Which is interesting, as Ubuntu server related packages are being migrated to use Upstart. We start to run into additional quirks, such as when you restart a service that isn’t running, Upstart does not start it. We plan to work around this behavior in Chef but others have clearly taken notice.

$ status mysql
mysql start/running, process 548
$ sudo restart mysql
mysql start/running, process 649
$ sudo stop mysql
mysql stop/waiting
$ sudo restart mysql
restart: Unknown instance: 

Insserv changes how you specify runlevels

On Debian lenny you could specify service runlevels and priorities as such:

$ sudo update-rc.d apache2 start 20 3 4 5 . stop 80 0 1 .
 Adding system startup for /etc/init.d/apache2 ...
   /etc/rc0.d/K80apache2 -&gt; ../init.d/apache2
   /etc/rc1.d/K80apache2 -&gt; ../init.d/apache2
   /etc/rc3.d/S20apache2 -&gt; ../init.d/apache2
   /etc/rc4.d/S20apache2 -&gt; ../init.d/apache2
   /etc/rc5.d/S20apache2 -&gt; ../init.d/apache2

However on squeeze, update-rc.d is wrapped by insserv, which ignores your request and acts on the LSB headers.

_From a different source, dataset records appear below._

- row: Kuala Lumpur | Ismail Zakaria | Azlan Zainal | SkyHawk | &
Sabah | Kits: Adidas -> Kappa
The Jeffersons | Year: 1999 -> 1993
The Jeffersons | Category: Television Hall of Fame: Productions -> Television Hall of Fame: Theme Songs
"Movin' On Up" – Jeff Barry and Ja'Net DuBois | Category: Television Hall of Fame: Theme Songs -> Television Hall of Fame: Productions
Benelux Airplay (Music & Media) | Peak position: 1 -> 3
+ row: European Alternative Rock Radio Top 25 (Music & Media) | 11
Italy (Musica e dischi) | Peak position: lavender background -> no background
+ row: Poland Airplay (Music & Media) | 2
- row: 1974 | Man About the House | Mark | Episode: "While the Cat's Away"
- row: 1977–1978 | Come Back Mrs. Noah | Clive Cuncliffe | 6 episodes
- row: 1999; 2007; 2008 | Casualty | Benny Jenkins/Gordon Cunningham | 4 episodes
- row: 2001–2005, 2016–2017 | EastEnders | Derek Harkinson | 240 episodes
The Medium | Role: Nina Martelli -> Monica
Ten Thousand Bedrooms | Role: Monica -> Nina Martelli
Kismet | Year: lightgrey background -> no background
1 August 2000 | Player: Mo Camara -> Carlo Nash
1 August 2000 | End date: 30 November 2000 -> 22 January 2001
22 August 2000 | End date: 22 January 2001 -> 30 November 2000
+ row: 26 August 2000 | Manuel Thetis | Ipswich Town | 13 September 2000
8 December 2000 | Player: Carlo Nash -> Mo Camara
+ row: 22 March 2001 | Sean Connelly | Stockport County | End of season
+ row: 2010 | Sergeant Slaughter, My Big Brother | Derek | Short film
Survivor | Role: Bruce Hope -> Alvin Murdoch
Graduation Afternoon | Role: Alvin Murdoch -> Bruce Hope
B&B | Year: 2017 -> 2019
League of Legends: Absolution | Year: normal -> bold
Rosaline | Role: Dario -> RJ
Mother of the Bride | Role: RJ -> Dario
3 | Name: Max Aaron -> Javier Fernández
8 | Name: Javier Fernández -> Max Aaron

$ sudo update-rc.d apache2 start 20 3 4 5 . stop 80 0 1 2 6 .
update-rc.d: using dependency based boot sequencing
update-rc.d: warning: apache2 start runlevel arguments (3 4 5) do not match LSB Default-Start values (2 3 4 5)
update-rc.d: warning: apache2 stop runlevel arguments (0 1 2 6) do not match LSB Default-Stop values (0 1 6)
$ find /etc/rc* -name '*apache*'
/etc/rc0.d/K01apache2
/etc/rc1.d/K01apache2
/etc/rc2.d/S18apache2
/etc/rc3.d/S18apache2
/etc/rc4.d/S18apache2
/etc/rc5.d/S18apache2
/etc/rc6.d/K01apache2

Insserv does have an option to override the LSB headers, but the update-rc.d wrapper doesn’t use it and you have to be very careful as it fails silently if you use it wrong.

$ sudo insserv -r apache2
$ sudo insserv apache2,start=3,4,5,stop=0,1,2,6
$ find /etc/rc* -name '*apache*'
/etc/rc0.d/K01apache2
/etc/rc1.d/K01apache2
/etc/rc2.d/K01apache2
/etc/rc2.d/S18apache2
/etc/rc3.d/S18apache2
/etc/rc4.d/S18apache2
/etc/rc5.d/S18apache2
/etc/rc6.d/K01apache2

Additional behavior to work around in Chef.

Moving forward

Distributions continue to change the way we interact with init with every release. This is clearly a reasons to use a configuration management tool. You know that you want mysql to never start automatically because your cluster resource manager controls it, but how you achieve that has been changing lately with regularity. You can let your configuration management tool abstract that from you. Still, we need to stay involved in the discussions in the open source communities whose software we use and be proactive citizens.